Updated: Mar 8,2017 7:13 AM

Streamlining administration has been one of Premier Li Keqiang’s buzzwords since he handed down the annual work report three years ago.

“To see that businesses and public benefit more from our reforms to streamline administration, delegate powers, and improve regulation and services, we must cut red tape, level the playing field, and provide greater convenience, and remove that last crucial hurdle,” Premier Li stressed while delivering this year’s government work report on March 5.

He has described the process as self-imposed reform of the government.

“The reform is about curbing government power, which will require real sacrifice and will be painful, and the new government is determined to make the sacrifice,” he said at a press conference after the national legislative session closed in 2013.

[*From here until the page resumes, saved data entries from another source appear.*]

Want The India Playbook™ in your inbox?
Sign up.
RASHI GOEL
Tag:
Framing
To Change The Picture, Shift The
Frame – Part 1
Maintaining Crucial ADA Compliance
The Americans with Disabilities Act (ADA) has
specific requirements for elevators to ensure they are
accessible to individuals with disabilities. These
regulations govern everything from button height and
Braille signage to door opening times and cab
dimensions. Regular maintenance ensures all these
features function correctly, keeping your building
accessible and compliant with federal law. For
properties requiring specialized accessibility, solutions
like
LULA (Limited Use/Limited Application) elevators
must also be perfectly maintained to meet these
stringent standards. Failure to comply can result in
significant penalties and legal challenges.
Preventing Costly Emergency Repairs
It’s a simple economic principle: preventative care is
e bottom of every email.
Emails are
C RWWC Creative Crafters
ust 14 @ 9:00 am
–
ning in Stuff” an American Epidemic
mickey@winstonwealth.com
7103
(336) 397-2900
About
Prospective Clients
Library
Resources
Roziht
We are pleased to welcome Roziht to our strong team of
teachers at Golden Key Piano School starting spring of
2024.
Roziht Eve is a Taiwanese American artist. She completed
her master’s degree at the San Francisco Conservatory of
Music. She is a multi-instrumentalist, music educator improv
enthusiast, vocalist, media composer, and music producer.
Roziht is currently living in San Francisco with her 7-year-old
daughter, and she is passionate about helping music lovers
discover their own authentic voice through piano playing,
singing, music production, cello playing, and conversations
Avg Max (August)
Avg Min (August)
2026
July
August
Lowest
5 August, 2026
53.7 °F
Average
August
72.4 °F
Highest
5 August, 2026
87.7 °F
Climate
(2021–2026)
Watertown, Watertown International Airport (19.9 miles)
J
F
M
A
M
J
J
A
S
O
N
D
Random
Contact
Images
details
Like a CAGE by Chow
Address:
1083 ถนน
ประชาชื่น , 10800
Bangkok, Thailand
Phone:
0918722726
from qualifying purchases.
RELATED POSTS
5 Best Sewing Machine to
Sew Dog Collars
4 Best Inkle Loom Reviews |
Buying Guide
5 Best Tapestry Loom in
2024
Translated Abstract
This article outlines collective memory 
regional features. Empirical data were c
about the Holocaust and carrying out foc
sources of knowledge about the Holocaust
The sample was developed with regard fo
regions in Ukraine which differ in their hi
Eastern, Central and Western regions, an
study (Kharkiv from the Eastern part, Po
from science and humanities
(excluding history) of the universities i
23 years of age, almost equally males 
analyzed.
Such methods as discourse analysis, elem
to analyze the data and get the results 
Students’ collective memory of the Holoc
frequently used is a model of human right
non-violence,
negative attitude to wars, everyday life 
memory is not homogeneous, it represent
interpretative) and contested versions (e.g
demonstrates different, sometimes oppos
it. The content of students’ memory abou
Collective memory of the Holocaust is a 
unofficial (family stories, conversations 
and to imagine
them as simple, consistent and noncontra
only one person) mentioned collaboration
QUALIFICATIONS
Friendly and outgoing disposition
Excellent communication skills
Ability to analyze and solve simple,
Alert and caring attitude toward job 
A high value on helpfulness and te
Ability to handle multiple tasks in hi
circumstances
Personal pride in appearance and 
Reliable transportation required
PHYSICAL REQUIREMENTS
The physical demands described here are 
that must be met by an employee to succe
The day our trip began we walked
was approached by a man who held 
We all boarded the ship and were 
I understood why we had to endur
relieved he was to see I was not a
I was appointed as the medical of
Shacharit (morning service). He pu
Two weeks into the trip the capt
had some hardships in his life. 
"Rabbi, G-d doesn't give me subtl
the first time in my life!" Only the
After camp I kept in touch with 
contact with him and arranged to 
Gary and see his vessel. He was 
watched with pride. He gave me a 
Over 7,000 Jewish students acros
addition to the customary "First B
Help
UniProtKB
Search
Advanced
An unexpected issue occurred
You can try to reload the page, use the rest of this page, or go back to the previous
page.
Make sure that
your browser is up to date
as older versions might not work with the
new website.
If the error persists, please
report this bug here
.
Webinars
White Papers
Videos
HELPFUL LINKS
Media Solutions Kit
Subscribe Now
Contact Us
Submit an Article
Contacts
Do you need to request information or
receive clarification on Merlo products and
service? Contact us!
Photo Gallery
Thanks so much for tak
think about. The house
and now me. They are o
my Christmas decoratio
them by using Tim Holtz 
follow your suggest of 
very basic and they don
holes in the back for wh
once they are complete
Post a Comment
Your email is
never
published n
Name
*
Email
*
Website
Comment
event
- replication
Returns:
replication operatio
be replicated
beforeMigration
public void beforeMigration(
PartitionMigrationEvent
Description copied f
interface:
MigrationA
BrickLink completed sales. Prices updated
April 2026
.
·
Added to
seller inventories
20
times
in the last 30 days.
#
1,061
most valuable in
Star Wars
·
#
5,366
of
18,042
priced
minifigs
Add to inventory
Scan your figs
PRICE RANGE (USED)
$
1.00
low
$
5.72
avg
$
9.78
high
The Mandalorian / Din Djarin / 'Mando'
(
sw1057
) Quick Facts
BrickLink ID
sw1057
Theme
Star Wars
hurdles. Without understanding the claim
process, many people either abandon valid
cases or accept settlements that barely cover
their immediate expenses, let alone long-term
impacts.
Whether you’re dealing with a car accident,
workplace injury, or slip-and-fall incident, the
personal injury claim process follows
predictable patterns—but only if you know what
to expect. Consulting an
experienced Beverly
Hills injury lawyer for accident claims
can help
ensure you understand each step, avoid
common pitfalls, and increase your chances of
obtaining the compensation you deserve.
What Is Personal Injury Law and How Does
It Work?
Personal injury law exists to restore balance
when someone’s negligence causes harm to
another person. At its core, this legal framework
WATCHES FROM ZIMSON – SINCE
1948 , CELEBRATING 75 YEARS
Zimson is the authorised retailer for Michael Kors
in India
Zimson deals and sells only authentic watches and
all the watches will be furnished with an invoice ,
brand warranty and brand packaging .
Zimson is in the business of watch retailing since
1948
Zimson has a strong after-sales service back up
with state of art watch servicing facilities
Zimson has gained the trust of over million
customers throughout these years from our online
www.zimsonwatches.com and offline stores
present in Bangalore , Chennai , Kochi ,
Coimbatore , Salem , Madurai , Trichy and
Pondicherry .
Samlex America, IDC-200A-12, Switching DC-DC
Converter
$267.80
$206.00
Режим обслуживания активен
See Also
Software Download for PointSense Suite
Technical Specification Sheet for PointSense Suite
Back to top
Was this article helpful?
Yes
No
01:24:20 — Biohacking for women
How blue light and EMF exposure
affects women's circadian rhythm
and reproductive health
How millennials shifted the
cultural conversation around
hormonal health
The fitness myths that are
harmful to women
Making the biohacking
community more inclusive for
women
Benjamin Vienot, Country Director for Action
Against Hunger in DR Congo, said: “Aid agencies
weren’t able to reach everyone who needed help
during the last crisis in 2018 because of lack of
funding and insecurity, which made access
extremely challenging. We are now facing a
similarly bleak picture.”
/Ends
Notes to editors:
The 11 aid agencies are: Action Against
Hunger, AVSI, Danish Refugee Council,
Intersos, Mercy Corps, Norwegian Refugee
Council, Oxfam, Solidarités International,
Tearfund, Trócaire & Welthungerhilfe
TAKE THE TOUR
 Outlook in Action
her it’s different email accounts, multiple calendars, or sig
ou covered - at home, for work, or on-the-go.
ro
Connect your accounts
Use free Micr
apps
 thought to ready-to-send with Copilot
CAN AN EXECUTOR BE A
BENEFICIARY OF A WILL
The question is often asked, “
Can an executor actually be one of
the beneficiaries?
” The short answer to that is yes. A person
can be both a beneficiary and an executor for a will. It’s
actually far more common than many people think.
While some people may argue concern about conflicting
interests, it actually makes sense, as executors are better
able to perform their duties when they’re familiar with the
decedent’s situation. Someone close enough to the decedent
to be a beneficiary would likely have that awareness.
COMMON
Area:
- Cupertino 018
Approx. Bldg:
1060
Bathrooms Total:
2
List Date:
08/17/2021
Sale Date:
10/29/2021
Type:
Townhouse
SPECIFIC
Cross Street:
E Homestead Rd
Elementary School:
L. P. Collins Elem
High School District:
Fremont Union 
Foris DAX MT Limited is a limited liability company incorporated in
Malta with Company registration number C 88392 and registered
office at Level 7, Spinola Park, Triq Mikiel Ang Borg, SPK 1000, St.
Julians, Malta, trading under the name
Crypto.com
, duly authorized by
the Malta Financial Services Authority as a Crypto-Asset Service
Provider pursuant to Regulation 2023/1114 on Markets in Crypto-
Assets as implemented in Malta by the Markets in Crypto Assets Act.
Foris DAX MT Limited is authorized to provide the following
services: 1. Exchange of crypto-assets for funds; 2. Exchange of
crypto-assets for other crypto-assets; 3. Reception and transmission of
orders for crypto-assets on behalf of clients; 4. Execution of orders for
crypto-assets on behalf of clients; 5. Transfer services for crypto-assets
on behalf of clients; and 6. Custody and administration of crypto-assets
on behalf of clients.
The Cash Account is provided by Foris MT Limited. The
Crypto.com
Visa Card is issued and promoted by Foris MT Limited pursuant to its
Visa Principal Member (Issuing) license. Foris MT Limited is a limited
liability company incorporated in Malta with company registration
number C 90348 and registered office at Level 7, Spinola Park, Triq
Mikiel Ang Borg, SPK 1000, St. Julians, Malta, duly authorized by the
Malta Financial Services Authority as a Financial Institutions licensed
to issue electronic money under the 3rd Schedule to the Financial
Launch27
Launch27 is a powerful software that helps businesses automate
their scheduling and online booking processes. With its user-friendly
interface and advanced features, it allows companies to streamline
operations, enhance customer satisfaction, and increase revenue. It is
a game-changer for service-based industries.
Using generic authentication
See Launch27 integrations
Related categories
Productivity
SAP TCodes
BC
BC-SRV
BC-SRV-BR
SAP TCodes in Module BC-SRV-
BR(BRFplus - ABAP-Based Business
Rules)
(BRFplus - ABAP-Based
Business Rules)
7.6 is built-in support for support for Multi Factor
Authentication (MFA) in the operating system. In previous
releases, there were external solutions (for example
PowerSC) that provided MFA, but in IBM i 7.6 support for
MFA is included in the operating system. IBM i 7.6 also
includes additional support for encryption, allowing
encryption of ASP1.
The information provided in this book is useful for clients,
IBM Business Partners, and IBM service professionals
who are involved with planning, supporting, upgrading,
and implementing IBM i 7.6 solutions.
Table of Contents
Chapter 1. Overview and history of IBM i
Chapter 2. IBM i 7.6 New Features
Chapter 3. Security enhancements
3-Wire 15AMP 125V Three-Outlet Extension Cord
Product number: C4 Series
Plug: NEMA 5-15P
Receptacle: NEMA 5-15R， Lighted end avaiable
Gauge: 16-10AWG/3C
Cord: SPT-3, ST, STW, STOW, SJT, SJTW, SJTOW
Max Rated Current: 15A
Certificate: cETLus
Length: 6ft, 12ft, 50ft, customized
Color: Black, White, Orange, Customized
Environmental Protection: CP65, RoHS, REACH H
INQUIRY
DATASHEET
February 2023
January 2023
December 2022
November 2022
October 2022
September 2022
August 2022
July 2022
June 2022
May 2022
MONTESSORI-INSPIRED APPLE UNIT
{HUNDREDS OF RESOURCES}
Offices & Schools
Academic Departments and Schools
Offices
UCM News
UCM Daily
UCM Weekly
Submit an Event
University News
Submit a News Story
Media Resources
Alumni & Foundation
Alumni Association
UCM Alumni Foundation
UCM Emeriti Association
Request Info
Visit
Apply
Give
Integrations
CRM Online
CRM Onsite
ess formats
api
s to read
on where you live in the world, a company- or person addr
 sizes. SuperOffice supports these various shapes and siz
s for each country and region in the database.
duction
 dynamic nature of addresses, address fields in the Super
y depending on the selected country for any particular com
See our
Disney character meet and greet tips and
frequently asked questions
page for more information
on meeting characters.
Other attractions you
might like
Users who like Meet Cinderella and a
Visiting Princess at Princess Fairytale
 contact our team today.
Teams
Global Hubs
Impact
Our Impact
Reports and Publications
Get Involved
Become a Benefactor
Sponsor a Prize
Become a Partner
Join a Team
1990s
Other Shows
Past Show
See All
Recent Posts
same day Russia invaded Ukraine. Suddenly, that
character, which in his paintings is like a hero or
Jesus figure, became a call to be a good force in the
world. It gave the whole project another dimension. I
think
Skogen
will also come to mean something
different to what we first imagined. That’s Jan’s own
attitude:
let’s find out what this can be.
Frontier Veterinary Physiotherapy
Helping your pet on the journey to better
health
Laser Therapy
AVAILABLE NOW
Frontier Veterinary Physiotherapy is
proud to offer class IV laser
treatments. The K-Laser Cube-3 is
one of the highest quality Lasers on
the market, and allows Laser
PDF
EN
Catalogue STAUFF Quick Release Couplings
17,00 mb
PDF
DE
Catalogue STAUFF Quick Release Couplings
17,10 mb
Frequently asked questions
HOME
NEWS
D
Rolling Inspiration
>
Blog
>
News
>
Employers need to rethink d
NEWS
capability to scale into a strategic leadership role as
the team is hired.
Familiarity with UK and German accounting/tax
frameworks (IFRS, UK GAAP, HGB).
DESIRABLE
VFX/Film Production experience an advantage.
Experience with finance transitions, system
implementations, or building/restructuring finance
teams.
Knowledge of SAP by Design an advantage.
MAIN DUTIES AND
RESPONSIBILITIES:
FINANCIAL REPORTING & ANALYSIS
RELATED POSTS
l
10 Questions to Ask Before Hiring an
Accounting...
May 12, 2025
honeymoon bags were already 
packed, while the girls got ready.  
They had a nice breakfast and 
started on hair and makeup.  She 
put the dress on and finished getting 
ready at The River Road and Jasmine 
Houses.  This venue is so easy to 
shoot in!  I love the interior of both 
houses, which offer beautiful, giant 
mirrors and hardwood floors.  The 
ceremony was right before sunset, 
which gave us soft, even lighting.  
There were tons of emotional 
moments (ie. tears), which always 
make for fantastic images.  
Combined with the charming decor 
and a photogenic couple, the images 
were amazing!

The Premier promised then that the Chinese government would cut the existing 1,700 administrative approval items by at least one third in the coming five years.

To that end, the Premier has made continuous efforts over the years in cutting bureaucracy, speeding up the transformation of government functions and providing more conveniences for people.

At a meeting about simplifying administrative procedures and delegating power on Nov 21 in Shanghai, Premier Li asked grassroots government departments to think of the common people when carrying out bureaucratic tasks, and urged them to conduct win-win interactions with the public.

As a result of his efforts, two popular unlicensed restaurants, A Da Scallion Pancake Shop and a family wonton shop in Shanghai, which had been closed since August 2015, were reopened.

A private bookstore run by a young man which was shut down due to the complicated administrative approvals, as well as taxes and fees charged by various departments, was also reopened.

Since 2013, the State Council has abolished 491 items that previously required administrative approval, and delegated 127 items of approval to lower levels.

In addition to policies to facilitate a bigger role for the market, as stated by the previous government report, this year’s report also emphasized reducing government discretion and more independent market selection.

“We should let more enterprises and people benefit from the achievement of the reform of streamlining administrative approvals, delegating power to lower governments and improving services,” the Premier said, urging authorities to continue to overcome the last hurdle.